Eran bestias gigantescas, con huesos afilados que les salían desde la columna, dos pequeños ojos en mitad de una cara deforme, sin nariz, y un medio hocico con dientes que sobresalían desde la mandíbula inferior. Estaban recubiertos de pelo grueso, por lo que las flechas no pudieron hacerles más que cosquillas. Había un número considerable, unos diez o doce. Y allí solo había treinta hombres. 

Los soldados, que habían preparado las armas, formaban una doble u invertida en dirección a la procedencia de los demonios. La formación delantera preparó las herramientas de asedio y los de atrás desenfundaron sus espadas de material azul y se prepararon para recibir órdenes. 

En cuanto David hizo el gesto indicado, los doce soldados delanteros, que se veían como ratones desde la torre, lanzaron sus cuerdas con doble gancho amarrado a un extremo y estas se clavaron en la piel de los monstruos delanteros. La primera fase había salido con éxito y David dejó salir la tensión de su pecho. 

Echó un breve vistazo a Gabrielle. Concentrada en el objetivo, esperaba la orden de su superior directo, y este a su vez esperaba la orden de David. 

Pero el sargento primero no vio que los monstruos habían tirado de los cables, y cuando su rugido le devolvió la atención al campo de batalla, ya era tarde para reaccionar. 

David dio la orden tan pronto como le fue posible, pero antes de que llegaran las flechas, los demonios habían tirado de las cuerdas con sus garras prensiles e hicieron caer a algunos de los soldados que los mantenían presos. La fila de atrás reaccionó con suficiente rapidez para acercarse y cortarles los tendones con las espadas de zafiro. Los demonios rugieron con más intensidad, enfurecidos, y con todas sus fuerzas arremetieron con sus brazos contra todo lo que encontraron por delante. 

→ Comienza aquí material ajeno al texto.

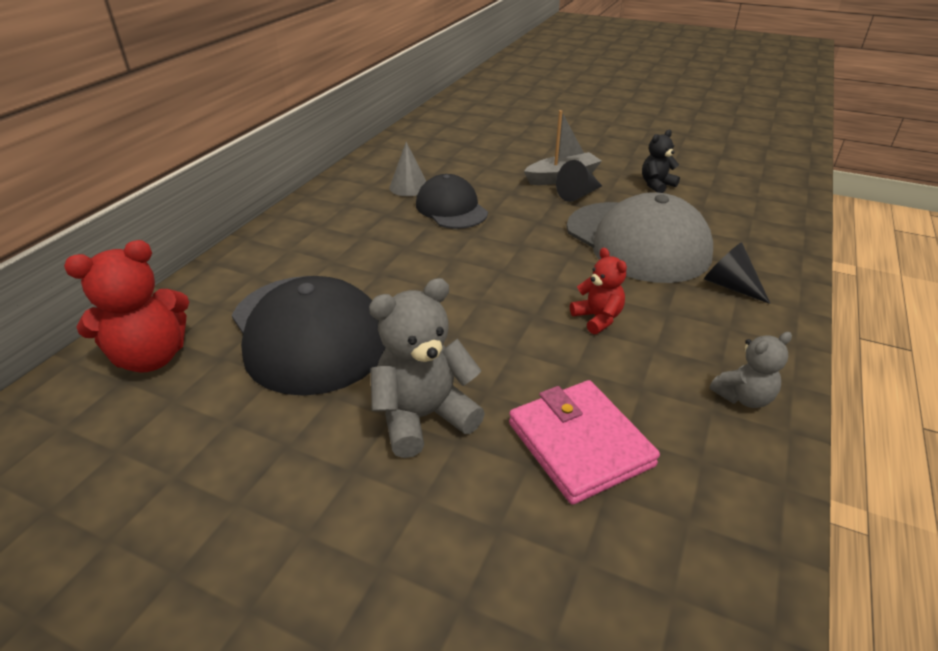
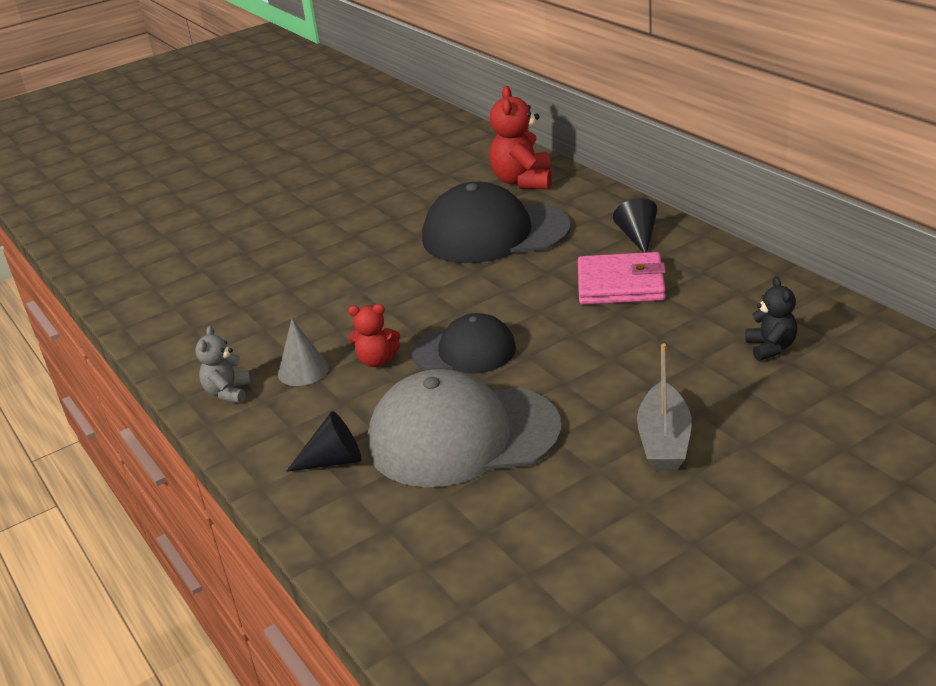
camera: 125 degrees right, 5 degrees down
grey teddy bear [369,278,485,458] -> none
grey cone [389,142,426,196] -> grey cone moved to [278,319,329,386]
black cap [416,174,488,229] -> black cap moved to [412,313,516,374]
pink wallet [509,380,660,505] -> pink wallet moved to [578,252,666,305]
black cone [556,160,602,202] -> black cone moved to [613,198,657,253]
black teddy bear [642,130,680,193] -> black teddy bear moved to [745,277,797,361]

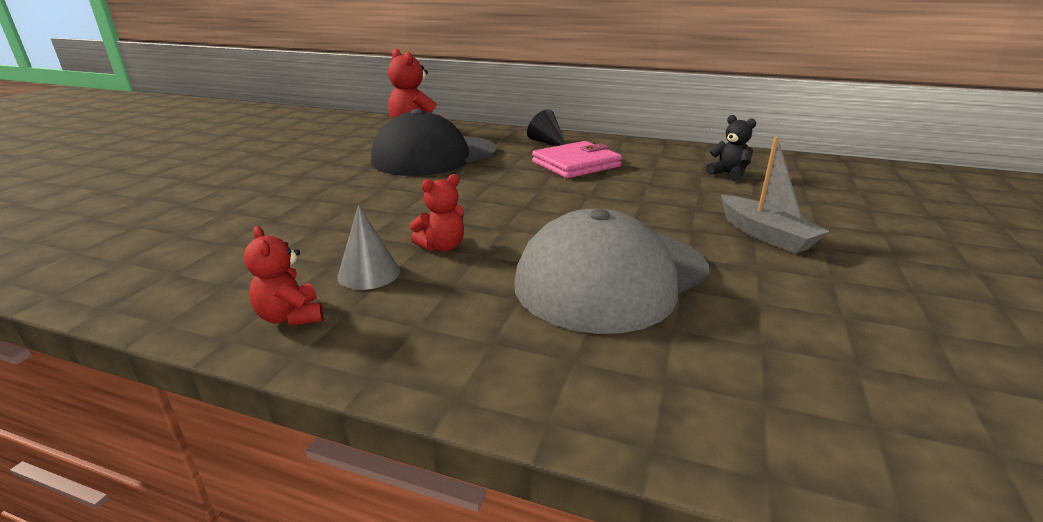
camera: 40 degrees left, 5 degrees down
grey teddy bear [195,326,251,403] -> red teddy bear [244,226,323,326]
black cone [286,411,361,472] -> none
black cap [412,313,516,374] -> none

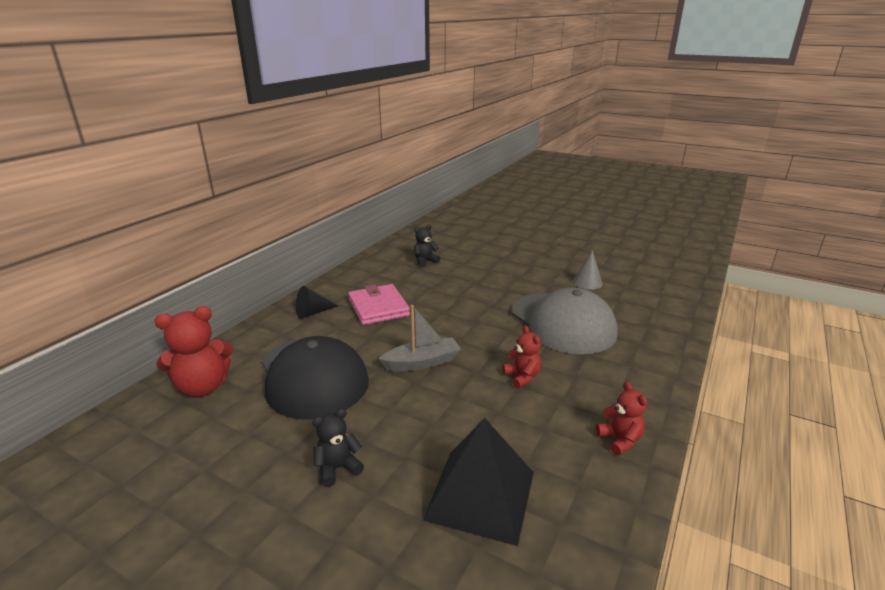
camera: 80 degrees left, 0 degrees up
red teddy bear [244,226,323,326] -> red teddy bear turned 90 degrees counterclockwise [596,382,647,455]
grey cone [337,205,400,290] -> grey cone moved to [573,250,603,290]
grey boat [721,137,830,254] -> grey boat moved to [379,305,461,371]
none -> black teddy bear [312,409,364,487]
none -> black pyramid [423,418,534,546]

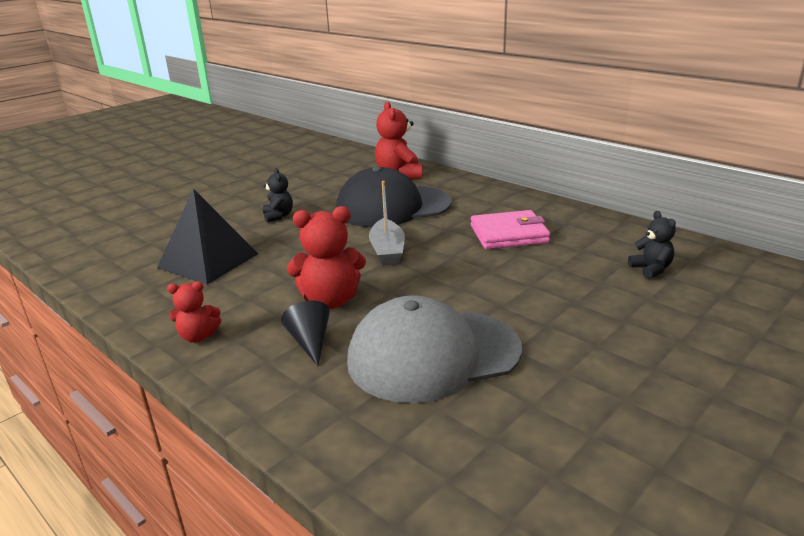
camera: 105 degrees right, 0 degrees up
black cone [296,286,338,319] -> black cone moved to [281,300,330,366]
red teddy bear [503,326,541,388] -> red teddy bear [287,206,366,309], size x1.71
grey cone [573,250,603,290] -> none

Un soldado fue el objetivo de sus manotazos, y su frágil cuerpo salió disparado hacia los árboles como una pelota bateada, ante la conmoción de sus compañeros que gritaron su nombre, ante el grito ahogado de David que apretó los nudillos y echó el cuerpo hacia adelante como si tratara de impedirlo. Si no lo había matado el golpe, moriría con el impacto contra el suelo.

David se echó ambas manos a la cabeza. Sintiendo cómo se originaba un huracán en su estómago, dio imperantes órdenes a todo aquel que lo mirara, los cabos se afanaron en transmitirlas y el resto de soldados cumplieron con la mayor eficacia que podían extraer de sí mismos. 

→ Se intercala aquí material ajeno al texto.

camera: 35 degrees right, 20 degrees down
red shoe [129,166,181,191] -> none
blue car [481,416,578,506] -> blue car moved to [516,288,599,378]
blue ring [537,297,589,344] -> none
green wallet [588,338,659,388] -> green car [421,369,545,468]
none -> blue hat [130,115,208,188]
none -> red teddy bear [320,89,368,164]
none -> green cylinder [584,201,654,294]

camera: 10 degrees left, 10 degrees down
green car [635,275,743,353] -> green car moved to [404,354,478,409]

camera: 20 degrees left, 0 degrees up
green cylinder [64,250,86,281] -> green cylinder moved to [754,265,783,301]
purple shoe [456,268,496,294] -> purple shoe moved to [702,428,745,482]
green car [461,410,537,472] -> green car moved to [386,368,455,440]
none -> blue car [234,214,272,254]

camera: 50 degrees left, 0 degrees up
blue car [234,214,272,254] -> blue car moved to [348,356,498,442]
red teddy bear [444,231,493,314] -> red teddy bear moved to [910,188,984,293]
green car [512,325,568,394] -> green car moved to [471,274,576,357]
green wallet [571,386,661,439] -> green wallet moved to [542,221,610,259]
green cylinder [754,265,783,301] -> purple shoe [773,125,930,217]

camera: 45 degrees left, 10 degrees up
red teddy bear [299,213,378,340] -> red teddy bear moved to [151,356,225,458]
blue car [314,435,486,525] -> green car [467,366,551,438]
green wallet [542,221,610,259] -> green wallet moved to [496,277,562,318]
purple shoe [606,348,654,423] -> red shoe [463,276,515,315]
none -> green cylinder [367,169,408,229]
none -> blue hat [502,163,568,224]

Repitieron la estrategia con el resto de demonios. David, fuera de sí, daba una orden tras otra y los soldados se movían con velocidad. Quedando siete demonios, los soldados formaron un círculo a su alrededor y, con una coreografía estudiada que confundía a los monstruos, les fueron rajando las patas que tocaban el suelo sin que ellos pudieran evitarlo. Uno por uno fueron cayendo como árboles talados, hasta que el último se precipitó y los atacantes se alejaron.

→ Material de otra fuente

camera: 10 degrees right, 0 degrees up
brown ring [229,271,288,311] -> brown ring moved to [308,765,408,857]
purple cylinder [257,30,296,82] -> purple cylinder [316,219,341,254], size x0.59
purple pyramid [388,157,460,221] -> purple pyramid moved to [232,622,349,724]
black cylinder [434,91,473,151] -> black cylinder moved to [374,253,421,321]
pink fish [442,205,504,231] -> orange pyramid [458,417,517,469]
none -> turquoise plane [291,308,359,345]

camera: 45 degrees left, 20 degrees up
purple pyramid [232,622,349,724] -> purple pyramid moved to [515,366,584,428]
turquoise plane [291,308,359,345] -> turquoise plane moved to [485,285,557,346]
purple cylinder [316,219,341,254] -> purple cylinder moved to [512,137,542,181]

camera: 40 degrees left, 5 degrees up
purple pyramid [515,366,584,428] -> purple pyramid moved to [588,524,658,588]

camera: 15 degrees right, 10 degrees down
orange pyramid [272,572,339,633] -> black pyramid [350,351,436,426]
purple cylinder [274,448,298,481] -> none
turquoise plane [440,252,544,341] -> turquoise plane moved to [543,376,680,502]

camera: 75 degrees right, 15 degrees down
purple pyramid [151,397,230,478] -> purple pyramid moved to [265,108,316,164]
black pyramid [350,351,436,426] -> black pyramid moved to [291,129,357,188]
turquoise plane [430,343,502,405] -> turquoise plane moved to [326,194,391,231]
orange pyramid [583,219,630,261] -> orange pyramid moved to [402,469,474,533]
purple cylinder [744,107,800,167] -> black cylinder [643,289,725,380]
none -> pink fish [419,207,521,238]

Al final de la batalla, Claro Silencioso y el campo de stäl habían quedado destrozados. Como la moral del sargento.

En el silencio y la quietud, David sintió cómo su interior se hacía pedazos. Apoyados ambos brazos en la barandilla, miró sin ver el campo de batalla. Los soldados se sentaban en el suelo, inermes, extasiados, al lado de los cuerpos de los demonios muertos. Se quitaban la máscara y se limpiaban el sudor de la frente con los guantes, se tocaban los hombros doloridos, se preguntaban unos a otros si seguían de una pieza. Alguno sufrió un desgarro en el traje que le causó feas heridas y sus compañeros intactos les ayudaban a caminar hasta la caravana para curarse.